Plötzlich geriet ich zwischen die Frauen. Im Oktober ’89 war ich gerade 22 – und dachte: Diesem Stress mit den Mädels gehst du besser aus dem Weg.

Natürlich waren Frauenprobleme nicht mein einziger Anreiz, mir ein Visum für Ost-Berlin zu besorgen. Ich bin West-Berliner, Kreuzberger. Im Fernsehen hatte ich die Proteste im Osten gesehen, die Großdemos. Dass sich da etwas bewegt. Faszinierend! Das schaust du dir an, dachte ich, daran willst du teilhaben, da fährst du hin. Fotos machen.

Ich war damals Fotograf bei der US-Airforce und saß in einem Büro auf dem Flughafen Tempelhof. Ich glaubte, ungefähr zu wissen, was da auf mich zukommt.

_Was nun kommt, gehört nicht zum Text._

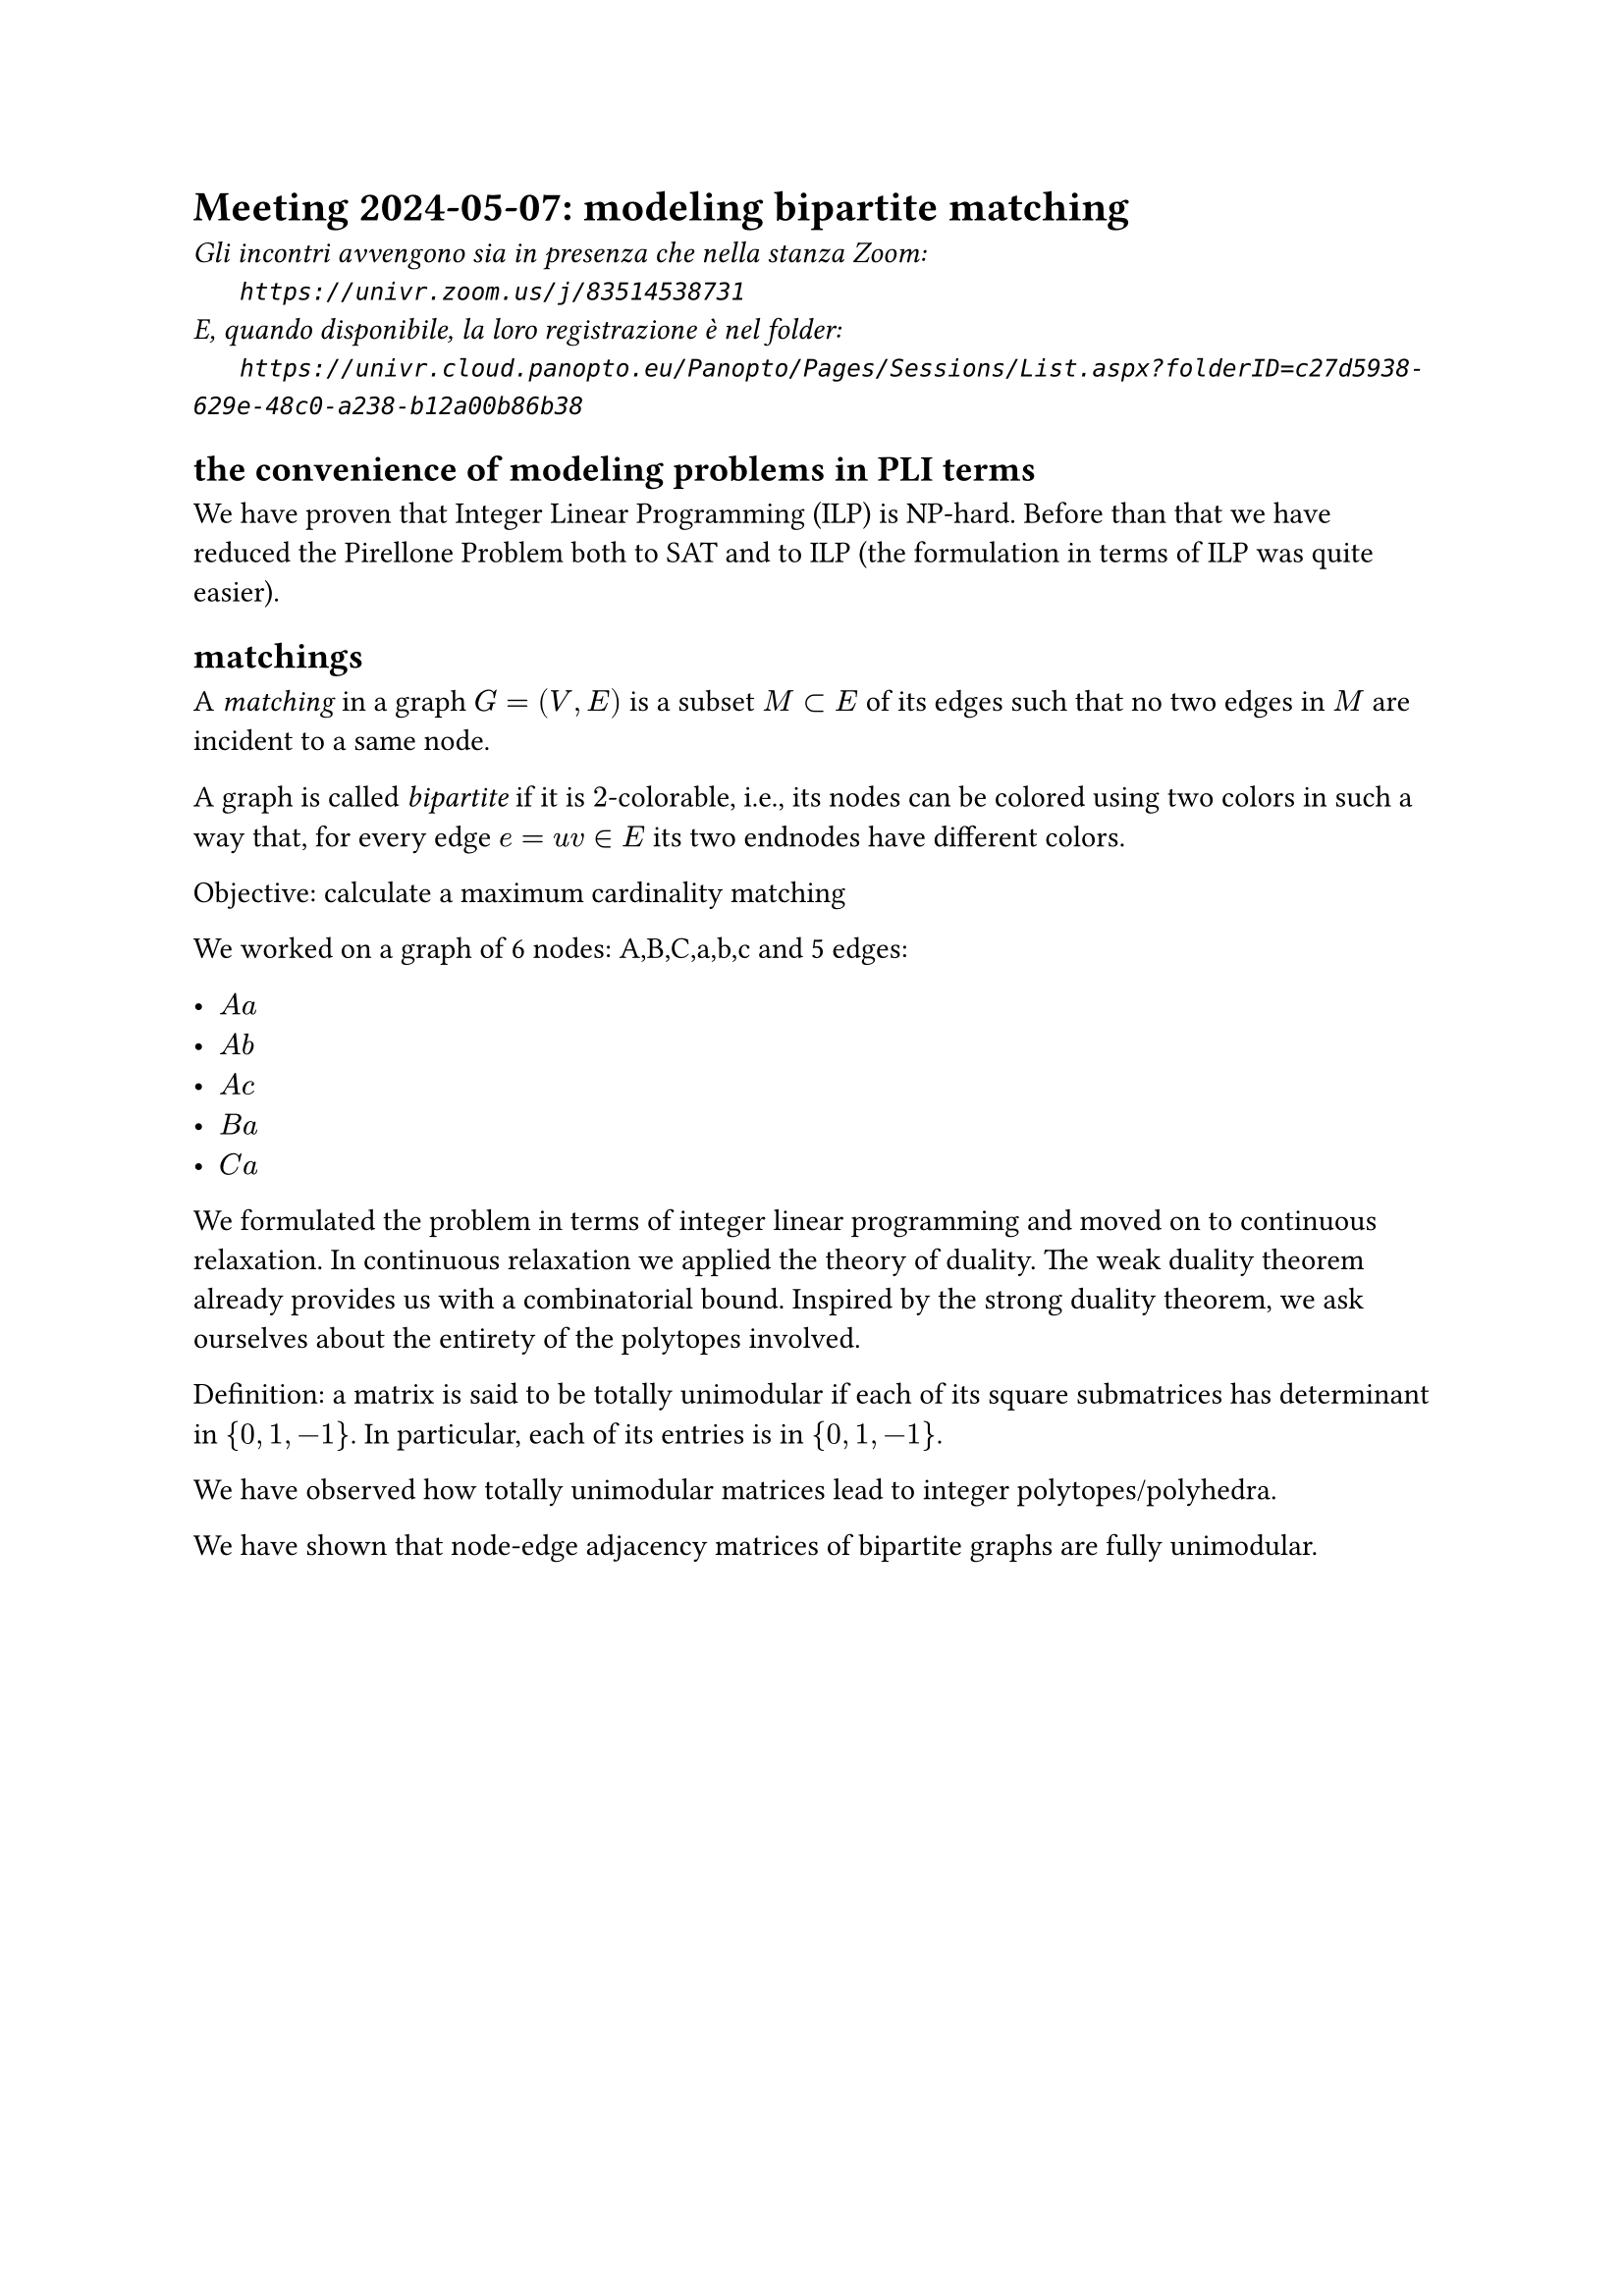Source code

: = Meeting 2024-05-07: modeling bipartite matching
#text(style:"italic", size:11pt, [Gli incontri avvengono sia in presenza che nella stanza Zoom:\
#h(6mm) `https://univr.zoom.us/j/83514538731`\
E, quando disponibile, la loro registrazione è nel folder:\
#h(6mm) `https://univr.cloud.panopto.eu/Panopto/Pages/Sessions/List.aspx?folderID=c27d5938-629e-48c0-a238-b12a00b86b38`\
])

== the convenience of modeling problems in PLI terms

We have proven that Integer Linear Programming (ILP) is NP-hard.
Before than that we have reduced the Pirellone Problem both to SAT and to ILP (the formulation in terms of ILP was quite easier).


== matchings

A _matching_ in a graph $G=(V,E)$ is a subset $M subset E$ of its edges such that no two edges in $M$ are incident to a same node.

A graph is called _bipartite_ if it is $2$-colorable, i.e., its nodes can be colored using two colors in such a way that, for every edge $e= u v in E$ its two endnodes have different colors.

Objective: calculate a maximum cardinality matching

We worked on a graph of 6 nodes: A,B,C,a,b,c
and 5 edges:

- $A a$
- $A b$
- $A c$
- $B a$
- $C a$

We formulated the problem in terms of integer linear programming and moved on to continuous relaxation.
In continuous relaxation we applied the theory of duality.
The weak duality theorem already provides us with a combinatorial bound.
Inspired by the strong duality theorem, we ask ourselves about the entirety of the polytopes involved.

Definition: a matrix is ​​said to be totally unimodular if each of its square submatrices has determinant in ${0, 1, -1}$. In particular, each of its entries is in ${0, 1, -1}$.

We have observed how totally unimodular matrices lead to integer polytopes/polyhedra.

We have shown that node-edge adjacency matrices of bipartite graphs are fully unimodular.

Klar, ich ahnte nicht, dass der 9. November ein besonderer Tag werden würde. Morgens trödelte ich erst mal. Irgendwann beschloss ich: Heute fährst du. Ich bin zur S-Bahnstation Friedrichstraße gefahren und gegen 12 Uhr mittags in den Osten eingereist. Dutzende Male war ich zuvor auf dem Transit gewesen und zweimal auch bei Bekannten in Görlitz, aber in Ost-Berlin war ich vorher nie gewesen. Und vom ersten Moment an dachte ich: Ist das hier ätzend. Dieser typische Ostgeruch, man kann den gar nicht beschreiben.

Also lief ich durch Ost-Berlin. Es war kein besonderer Tag, und ich relativ orientierungslos. Erst Unter den Linden lang, zum Alexanderplatz, bis zur Weltzeituhr, am Palast der Republik vorbei. Und das Einzige, was ich dachte, war: Wo ist denn der Aufruhr? Es war total langweilig! Kein einziges Foto habe ich gemacht. Nicht eins.

Ich bin in die Breite Straße gegangen, zur Stadtbibliothek. Dort hingen Bilder der Oktoberproteste, ich weiß nicht mehr, ob es die von Leipzig oder Berlin waren, mit Kerzen und Plakaten, der einzige Beweis dafür, dass hier etwas passierte. Es war ein regnerischer Tag, diesig und dunkel, und nach drei Stunden sinnlosem Fußmarsch überlegte ich, was ich mit meinen 25 zwangsumgetauschten Ostmark anstellen könnte. Dafür kriegst du am Imbiss 25 Dampfwürste, aber was willst du mit 25 Dampfwürsten? Da biss man rein, und es spritzte.

Alles, insgesamt, sehr langweilig. Ich beschloss, wieder nach Hause zu fahren. Noch immer mit 23 Ostmark in der Tasche. Am Bahnhof Friedrichstraße standen damals immer Damen, die Blumen verkauften. Ich glaube, die lebten nur von dem Geld, das ihnen Leute schenkten, die wieder nach West-Berlin fuhren. Ich habe ihnen also auch mein Geld gegeben und bin zurück nach Tempelhof.